Objective:
Write out each of the following lines without any change.

Given entries:
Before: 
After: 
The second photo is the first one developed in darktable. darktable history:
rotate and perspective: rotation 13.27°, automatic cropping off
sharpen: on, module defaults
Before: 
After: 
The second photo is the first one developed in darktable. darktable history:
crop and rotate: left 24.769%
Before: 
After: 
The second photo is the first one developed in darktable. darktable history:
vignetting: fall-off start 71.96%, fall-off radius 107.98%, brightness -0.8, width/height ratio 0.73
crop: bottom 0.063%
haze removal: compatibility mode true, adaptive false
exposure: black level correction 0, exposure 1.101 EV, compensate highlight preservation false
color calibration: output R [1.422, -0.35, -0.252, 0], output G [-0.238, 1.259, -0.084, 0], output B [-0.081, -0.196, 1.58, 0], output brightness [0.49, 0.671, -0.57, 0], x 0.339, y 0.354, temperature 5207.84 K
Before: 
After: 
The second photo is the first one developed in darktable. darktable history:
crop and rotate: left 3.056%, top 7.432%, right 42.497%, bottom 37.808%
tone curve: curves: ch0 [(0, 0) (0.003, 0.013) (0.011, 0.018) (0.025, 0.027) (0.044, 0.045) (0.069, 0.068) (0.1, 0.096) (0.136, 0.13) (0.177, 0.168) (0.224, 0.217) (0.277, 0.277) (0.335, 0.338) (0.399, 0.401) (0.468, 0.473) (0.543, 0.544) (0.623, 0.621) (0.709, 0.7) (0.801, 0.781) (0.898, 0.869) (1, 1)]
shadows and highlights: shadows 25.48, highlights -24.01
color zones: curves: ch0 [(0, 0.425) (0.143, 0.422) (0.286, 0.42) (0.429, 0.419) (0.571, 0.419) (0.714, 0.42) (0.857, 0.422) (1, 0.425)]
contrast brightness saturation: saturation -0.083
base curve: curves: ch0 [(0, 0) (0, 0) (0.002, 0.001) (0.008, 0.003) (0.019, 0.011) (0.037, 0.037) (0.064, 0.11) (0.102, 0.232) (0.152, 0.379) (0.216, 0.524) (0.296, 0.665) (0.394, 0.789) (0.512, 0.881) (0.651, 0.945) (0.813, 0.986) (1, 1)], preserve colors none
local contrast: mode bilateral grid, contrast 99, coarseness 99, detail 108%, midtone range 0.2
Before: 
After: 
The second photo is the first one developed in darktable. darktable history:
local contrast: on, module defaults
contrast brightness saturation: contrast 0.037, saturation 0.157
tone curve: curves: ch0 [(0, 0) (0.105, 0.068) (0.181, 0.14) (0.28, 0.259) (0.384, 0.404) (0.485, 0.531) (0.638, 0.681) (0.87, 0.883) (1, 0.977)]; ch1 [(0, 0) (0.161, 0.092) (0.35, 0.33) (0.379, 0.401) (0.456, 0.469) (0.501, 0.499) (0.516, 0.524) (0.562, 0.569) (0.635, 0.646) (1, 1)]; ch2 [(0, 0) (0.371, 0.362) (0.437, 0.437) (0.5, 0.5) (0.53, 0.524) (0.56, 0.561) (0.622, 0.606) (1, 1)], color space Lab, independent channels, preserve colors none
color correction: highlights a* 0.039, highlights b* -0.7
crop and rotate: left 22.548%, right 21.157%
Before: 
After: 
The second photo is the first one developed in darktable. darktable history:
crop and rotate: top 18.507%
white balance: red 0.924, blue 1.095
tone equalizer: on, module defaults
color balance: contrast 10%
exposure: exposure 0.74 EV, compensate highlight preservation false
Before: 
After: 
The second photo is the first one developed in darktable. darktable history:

Final result:
Before: 
After: 
The second photo is the first one developed in darktable. darktable history:
rotate and perspective: rotation 13.27°, automatic cropping off
sharpen: on, module defaults
Before: 
After: 
The second photo is the first one developed in darktable. darktable history:
crop and rotate: left 24.769%
Before: 
After: 
The second photo is the first one developed in darktable. darktable history:
vignetting: fall-off start 71.96%, fall-off radius 107.98%, brightness -0.8, width/height ratio 0.73
crop: bottom 0.063%
haze removal: compatibility mode true, adaptive false
exposure: black level correction 0, exposure 1.101 EV, compensate highlight preservation false
color calibration: output R [1.422, -0.35, -0.252, 0], output G [-0.238, 1.259, -0.084, 0], output B [-0.081, -0.196, 1.58, 0], output brightness [0.49, 0.671, -0.57, 0], x 0.339, y 0.354, temperature 5207.84 K
Before: 
After: 
The second photo is the first one developed in darktable. darktable history:
crop and rotate: left 3.056%, top 7.432%, right 42.497%, bottom 37.808%
tone curve: curves: ch0 [(0, 0) (0.003, 0.013) (0.011, 0.018) (0.025, 0.027) (0.044, 0.045) (0.069, 0.068) (0.1, 0.096) (0.136, 0.13) (0.177, 0.168) (0.224, 0.217) (0.277, 0.277) (0.335, 0.338) (0.399, 0.401) (0.468, 0.473) (0.543, 0.544) (0.623, 0.621) (0.709, 0.7) (0.801, 0.781) (0.898, 0.869) (1, 1)]
shadows and highlights: shadows 25.48, highlights -24.01
color zones: curves: ch0 [(0, 0.425) (0.143, 0.422) (0.286, 0.42) (0.429, 0.419) (0.571, 0.419) (0.714, 0.42) (0.857, 0.422) (1, 0.425)]
contrast brightness saturation: saturation -0.083
base curve: curves: ch0 [(0, 0) (0, 0) (0.002, 0.001) (0.008, 0.003) (0.019, 0.011) (0.037, 0.037) (0.064, 0.11) (0.102, 0.232) (0.152, 0.379) (0.216, 0.524) (0.296, 0.665) (0.394, 0.789) (0.512, 0.881) (0.651, 0.945) (0.813, 0.986) (1, 1)], preserve colors none
local contrast: mode bilateral grid, contrast 99, coarseness 99, detail 108%, midtone range 0.2
Before: 
After: 
The second photo is the first one developed in darktable. darktable history:
local contrast: on, module defaults
contrast brightness saturation: contrast 0.037, saturation 0.157
tone curve: curves: ch0 [(0, 0) (0.105, 0.068) (0.181, 0.14) (0.28, 0.259) (0.384, 0.404) (0.485, 0.531) (0.638, 0.681) (0.87, 0.883) (1, 0.977)]; ch1 [(0, 0) (0.161, 0.092) (0.35, 0.33) (0.379, 0.401) (0.456, 0.469) (0.501, 0.499) (0.516, 0.524) (0.562, 0.569) (0.635, 0.646) (1, 1)]; ch2 [(0, 0) (0.371, 0.362) (0.437, 0.437) (0.5, 0.5) (0.53, 0.524) (0.56, 0.561) (0.622, 0.606) (1, 1)], color space Lab, independent channels, preserve colors none
color correction: highlights a* 0.039, highlights b* -0.7
crop and rotate: left 22.548%, right 21.157%
Before: 
After: 
The second photo is the first one developed in darktable. darktable history:
crop and rotate: top 18.507%
white balance: red 0.924, blue 1.095
tone equalizer: on, module defaults
color balance: contrast 10%
exposure: exposure 0.74 EV, compensate highlight preservation false
Before: 
After: 
The second photo is the first one developed in darktable. darktable history:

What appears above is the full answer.